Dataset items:
-- Begin --

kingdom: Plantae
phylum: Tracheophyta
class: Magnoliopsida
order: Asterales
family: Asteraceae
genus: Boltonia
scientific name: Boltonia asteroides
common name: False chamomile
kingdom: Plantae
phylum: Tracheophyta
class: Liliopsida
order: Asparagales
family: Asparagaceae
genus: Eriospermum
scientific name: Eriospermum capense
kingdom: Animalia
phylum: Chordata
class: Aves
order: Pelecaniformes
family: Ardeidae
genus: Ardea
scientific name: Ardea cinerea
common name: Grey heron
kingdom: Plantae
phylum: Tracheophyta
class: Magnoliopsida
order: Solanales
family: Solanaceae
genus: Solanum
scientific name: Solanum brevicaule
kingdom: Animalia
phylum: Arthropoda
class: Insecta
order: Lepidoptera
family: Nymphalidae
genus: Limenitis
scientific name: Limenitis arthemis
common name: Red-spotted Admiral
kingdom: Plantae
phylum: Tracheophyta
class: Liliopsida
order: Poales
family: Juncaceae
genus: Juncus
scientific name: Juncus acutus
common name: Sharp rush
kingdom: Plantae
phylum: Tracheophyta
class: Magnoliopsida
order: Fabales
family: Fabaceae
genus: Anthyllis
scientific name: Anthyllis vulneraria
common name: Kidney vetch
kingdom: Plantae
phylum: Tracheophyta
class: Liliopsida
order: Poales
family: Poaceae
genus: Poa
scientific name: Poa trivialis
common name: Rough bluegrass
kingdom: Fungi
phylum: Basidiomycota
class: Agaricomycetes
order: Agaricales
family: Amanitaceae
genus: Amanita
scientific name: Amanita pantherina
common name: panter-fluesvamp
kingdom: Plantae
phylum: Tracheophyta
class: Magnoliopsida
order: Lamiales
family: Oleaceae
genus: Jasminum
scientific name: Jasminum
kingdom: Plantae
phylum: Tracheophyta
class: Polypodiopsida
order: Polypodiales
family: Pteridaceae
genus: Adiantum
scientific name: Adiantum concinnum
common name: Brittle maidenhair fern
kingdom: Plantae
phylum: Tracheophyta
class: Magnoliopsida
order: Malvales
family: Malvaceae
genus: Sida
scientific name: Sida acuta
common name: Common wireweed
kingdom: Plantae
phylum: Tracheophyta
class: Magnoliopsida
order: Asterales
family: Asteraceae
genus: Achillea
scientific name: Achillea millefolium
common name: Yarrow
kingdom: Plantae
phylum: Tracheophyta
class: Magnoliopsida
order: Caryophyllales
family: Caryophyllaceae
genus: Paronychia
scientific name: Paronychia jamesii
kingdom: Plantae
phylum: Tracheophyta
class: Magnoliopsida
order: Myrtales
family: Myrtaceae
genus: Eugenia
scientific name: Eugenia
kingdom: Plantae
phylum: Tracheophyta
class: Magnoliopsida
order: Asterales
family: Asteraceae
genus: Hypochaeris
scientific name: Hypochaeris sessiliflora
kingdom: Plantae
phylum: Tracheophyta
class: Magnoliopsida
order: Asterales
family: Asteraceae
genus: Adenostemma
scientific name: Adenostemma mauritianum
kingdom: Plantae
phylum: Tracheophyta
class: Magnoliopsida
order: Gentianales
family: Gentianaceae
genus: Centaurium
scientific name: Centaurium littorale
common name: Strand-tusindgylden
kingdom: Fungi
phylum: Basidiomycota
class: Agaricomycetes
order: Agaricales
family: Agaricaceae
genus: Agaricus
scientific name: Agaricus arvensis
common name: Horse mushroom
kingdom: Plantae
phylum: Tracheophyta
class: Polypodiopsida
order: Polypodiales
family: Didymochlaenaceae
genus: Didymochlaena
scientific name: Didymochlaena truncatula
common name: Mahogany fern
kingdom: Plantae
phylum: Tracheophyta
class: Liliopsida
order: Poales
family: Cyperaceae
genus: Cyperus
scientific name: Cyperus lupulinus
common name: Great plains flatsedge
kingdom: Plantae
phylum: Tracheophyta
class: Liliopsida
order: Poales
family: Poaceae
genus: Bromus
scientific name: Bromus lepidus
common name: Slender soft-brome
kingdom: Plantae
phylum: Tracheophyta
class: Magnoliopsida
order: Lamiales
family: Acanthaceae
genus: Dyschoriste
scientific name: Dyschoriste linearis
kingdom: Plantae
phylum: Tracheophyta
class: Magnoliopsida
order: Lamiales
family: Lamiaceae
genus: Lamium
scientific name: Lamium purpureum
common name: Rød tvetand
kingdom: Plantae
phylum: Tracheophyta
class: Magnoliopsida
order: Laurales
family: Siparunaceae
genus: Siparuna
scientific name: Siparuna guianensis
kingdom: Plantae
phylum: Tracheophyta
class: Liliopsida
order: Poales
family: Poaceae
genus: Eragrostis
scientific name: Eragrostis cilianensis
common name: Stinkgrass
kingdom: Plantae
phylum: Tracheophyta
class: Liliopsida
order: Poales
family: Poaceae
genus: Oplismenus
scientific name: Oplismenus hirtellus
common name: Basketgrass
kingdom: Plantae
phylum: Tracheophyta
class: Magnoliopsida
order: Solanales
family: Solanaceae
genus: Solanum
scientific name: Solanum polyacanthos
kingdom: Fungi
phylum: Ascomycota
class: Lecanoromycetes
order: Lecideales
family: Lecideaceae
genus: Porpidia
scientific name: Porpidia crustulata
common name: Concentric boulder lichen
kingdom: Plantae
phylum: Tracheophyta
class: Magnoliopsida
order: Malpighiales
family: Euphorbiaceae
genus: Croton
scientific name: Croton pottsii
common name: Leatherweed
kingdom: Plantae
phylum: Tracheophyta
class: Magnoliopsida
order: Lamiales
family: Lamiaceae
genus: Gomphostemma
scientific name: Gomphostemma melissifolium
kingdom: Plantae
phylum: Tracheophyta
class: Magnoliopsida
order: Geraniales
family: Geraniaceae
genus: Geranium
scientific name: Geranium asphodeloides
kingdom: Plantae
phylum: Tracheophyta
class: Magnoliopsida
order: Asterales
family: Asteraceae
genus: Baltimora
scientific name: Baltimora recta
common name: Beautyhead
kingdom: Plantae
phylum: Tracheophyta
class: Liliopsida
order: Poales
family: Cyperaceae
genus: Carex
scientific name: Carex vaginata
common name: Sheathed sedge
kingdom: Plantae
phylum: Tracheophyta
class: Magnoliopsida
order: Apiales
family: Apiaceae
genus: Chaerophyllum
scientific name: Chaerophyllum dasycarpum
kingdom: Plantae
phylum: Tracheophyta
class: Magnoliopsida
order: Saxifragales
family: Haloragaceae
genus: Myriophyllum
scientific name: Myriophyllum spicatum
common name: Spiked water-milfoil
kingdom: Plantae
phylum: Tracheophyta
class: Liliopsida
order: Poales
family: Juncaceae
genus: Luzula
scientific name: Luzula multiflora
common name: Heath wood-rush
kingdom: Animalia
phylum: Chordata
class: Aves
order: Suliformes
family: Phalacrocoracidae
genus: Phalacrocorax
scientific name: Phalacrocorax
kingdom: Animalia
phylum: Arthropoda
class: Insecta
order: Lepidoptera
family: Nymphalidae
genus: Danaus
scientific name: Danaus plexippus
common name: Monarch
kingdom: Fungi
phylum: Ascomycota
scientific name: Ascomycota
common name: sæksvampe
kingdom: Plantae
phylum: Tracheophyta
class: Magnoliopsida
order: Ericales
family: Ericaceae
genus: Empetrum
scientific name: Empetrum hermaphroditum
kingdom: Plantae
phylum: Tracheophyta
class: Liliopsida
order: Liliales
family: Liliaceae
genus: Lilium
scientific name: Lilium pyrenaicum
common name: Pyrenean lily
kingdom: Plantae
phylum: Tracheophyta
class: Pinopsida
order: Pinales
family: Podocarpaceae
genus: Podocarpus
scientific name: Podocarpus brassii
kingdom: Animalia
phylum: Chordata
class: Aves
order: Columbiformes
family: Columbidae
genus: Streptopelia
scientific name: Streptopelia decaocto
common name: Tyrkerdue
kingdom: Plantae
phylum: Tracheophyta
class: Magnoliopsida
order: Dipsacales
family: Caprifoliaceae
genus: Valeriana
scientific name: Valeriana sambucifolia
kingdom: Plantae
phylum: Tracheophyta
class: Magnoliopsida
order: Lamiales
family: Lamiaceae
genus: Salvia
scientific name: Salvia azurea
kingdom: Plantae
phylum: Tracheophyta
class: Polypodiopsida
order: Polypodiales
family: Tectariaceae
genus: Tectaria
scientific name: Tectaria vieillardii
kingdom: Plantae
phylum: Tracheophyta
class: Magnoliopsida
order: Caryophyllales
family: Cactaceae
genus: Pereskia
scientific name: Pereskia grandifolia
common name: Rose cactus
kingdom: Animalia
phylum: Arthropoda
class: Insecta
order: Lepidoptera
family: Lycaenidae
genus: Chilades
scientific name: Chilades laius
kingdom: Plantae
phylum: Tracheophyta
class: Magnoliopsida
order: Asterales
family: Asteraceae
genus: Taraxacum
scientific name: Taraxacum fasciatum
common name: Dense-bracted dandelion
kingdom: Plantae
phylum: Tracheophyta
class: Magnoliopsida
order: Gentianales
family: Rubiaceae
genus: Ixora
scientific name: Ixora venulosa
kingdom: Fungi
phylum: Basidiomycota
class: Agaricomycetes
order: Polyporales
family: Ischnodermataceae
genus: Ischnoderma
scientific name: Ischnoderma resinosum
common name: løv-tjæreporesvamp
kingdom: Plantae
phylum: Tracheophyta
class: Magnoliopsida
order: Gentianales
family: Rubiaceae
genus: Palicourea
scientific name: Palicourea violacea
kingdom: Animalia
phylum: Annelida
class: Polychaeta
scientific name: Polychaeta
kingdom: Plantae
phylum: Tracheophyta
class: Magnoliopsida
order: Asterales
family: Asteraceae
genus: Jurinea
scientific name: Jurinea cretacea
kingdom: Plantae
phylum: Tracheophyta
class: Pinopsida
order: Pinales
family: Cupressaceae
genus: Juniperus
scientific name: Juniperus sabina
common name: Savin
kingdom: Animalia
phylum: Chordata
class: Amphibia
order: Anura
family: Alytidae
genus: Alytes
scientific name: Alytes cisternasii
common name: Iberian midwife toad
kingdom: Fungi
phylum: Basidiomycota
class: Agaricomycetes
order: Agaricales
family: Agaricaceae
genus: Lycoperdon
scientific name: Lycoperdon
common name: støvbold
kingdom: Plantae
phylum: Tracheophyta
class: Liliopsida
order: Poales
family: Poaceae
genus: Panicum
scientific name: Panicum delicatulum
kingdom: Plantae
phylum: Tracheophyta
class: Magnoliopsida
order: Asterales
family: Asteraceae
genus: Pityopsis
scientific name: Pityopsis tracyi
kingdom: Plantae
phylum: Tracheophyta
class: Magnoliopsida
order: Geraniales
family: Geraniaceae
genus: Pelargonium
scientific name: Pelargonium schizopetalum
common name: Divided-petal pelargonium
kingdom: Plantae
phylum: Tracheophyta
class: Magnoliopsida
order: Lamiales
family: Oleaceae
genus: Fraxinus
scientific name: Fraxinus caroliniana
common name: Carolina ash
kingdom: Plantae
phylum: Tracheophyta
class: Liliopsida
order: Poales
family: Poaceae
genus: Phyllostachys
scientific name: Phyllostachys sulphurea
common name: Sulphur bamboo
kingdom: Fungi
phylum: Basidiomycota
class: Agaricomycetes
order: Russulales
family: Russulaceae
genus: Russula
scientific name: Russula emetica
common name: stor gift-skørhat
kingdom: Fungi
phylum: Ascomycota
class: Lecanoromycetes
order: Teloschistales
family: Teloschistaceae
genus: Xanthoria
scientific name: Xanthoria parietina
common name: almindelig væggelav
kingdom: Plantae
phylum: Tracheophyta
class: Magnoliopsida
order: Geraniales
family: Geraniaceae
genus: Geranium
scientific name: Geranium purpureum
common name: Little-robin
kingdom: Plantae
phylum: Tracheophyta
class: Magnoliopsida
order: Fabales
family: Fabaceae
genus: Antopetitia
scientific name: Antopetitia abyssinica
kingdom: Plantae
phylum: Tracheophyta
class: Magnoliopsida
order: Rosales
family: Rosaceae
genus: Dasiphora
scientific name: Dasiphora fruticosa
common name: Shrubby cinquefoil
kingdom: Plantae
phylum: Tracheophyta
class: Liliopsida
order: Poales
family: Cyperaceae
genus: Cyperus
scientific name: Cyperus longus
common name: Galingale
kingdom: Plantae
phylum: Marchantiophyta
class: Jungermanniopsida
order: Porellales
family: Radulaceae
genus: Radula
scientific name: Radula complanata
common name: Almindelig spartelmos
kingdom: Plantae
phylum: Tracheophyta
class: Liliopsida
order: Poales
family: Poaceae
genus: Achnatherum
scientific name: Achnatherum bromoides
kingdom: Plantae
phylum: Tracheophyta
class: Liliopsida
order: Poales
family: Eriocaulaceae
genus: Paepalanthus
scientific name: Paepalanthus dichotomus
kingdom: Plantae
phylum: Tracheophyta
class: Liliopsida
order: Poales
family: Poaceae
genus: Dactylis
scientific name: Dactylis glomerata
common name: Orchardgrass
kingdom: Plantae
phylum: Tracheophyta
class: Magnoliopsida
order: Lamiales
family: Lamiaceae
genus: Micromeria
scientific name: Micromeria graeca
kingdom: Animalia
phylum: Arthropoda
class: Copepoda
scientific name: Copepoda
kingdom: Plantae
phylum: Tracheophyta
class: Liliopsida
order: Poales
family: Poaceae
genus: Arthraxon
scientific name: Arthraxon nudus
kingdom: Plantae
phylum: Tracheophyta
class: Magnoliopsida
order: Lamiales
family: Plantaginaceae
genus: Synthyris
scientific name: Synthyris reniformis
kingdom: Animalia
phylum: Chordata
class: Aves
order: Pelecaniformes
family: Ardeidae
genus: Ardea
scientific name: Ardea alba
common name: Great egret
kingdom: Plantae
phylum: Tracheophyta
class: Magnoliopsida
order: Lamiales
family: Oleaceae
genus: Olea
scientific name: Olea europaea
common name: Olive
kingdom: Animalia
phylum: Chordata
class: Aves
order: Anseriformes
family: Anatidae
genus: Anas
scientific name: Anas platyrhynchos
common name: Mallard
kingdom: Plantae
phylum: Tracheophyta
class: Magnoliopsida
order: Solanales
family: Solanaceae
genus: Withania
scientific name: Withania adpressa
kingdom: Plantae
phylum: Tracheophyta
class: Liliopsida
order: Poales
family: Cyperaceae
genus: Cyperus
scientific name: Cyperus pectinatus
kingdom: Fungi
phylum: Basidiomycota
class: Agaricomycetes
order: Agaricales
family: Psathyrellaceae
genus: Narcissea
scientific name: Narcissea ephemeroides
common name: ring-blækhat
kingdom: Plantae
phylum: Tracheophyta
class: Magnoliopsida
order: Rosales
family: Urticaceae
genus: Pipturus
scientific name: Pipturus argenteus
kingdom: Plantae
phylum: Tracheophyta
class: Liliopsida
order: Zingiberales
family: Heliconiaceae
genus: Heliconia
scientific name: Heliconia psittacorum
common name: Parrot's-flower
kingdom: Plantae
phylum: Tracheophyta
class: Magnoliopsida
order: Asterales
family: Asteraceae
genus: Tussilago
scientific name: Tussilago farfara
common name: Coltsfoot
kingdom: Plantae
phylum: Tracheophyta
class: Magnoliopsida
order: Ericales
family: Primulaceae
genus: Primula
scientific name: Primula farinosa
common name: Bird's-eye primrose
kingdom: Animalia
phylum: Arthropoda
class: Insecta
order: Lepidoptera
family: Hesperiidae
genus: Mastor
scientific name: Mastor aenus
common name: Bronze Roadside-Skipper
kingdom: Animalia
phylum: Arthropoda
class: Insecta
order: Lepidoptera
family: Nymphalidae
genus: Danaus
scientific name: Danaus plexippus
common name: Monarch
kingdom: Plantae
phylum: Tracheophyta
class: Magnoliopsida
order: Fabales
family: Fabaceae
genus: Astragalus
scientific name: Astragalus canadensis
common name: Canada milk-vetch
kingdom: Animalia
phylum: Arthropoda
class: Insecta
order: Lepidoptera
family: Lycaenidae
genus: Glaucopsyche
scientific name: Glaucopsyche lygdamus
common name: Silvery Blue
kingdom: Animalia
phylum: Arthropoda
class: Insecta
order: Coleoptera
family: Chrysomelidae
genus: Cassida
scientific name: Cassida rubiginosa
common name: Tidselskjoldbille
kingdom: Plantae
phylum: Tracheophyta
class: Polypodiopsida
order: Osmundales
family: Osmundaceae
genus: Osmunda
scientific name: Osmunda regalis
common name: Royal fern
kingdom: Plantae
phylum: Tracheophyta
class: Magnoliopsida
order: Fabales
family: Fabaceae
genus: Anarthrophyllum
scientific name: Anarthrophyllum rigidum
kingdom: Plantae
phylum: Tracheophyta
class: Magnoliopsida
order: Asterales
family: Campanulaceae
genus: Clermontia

-- End --

[SET TASK]
Replace every "common name" with "vernacular name" in the entries above, starting at the first line and ending at the line that contains "scientific name: Jasminum". Give back only those lines, with nothing else changed.

[ANSWER TO THE EXERCISE]
kingdom: Plantae
phylum: Tracheophyta
class: Magnoliopsida
order: Asterales
family: Asteraceae
genus: Boltonia
scientific name: Boltonia asteroides
vernacular name: False chamomile
kingdom: Plantae
phylum: Tracheophyta
class: Liliopsida
order: Asparagales
family: Asparagaceae
genus: Eriospermum
scientific name: Eriospermum capense
kingdom: Animalia
phylum: Chordata
class: Aves
order: Pelecaniformes
family: Ardeidae
genus: Ardea
scientific name: Ardea cinerea
vernacular name: Grey heron
kingdom: Plantae
phylum: Tracheophyta
class: Magnoliopsida
order: Solanales
family: Solanaceae
genus: Solanum
scientific name: Solanum brevicaule
kingdom: Animalia
phylum: Arthropoda
class: Insecta
order: Lepidoptera
family: Nymphalidae
genus: Limenitis
scientific name: Limenitis arthemis
vernacular name: Red-spotted Admiral
kingdom: Plantae
phylum: Tracheophyta
class: Liliopsida
order: Poales
family: Juncaceae
genus: Juncus
scientific name: Juncus acutus
vernacular name: Sharp rush
kingdom: Plantae
phylum: Tracheophyta
class: Magnoliopsida
order: Fabales
family: Fabaceae
genus: Anthyllis
scientific name: Anthyllis vulneraria
vernacular name: Kidney vetch
kingdom: Plantae
phylum: Tracheophyta
class: Liliopsida
order: Poales
family: Poaceae
genus: Poa
scientific name: Poa trivialis
vernacular name: Rough bluegrass
kingdom: Fungi
phylum: Basidiomycota
class: Agaricomycetes
order: Agaricales
family: Amanitaceae
genus: Amanita
scientific name: Amanita pantherina
vernacular name: panter-fluesvamp
kingdom: Plantae
phylum: Tracheophyta
class: Magnoliopsida
order: Lamiales
family: Oleaceae
genus: Jasminum
scientific name: Jasminum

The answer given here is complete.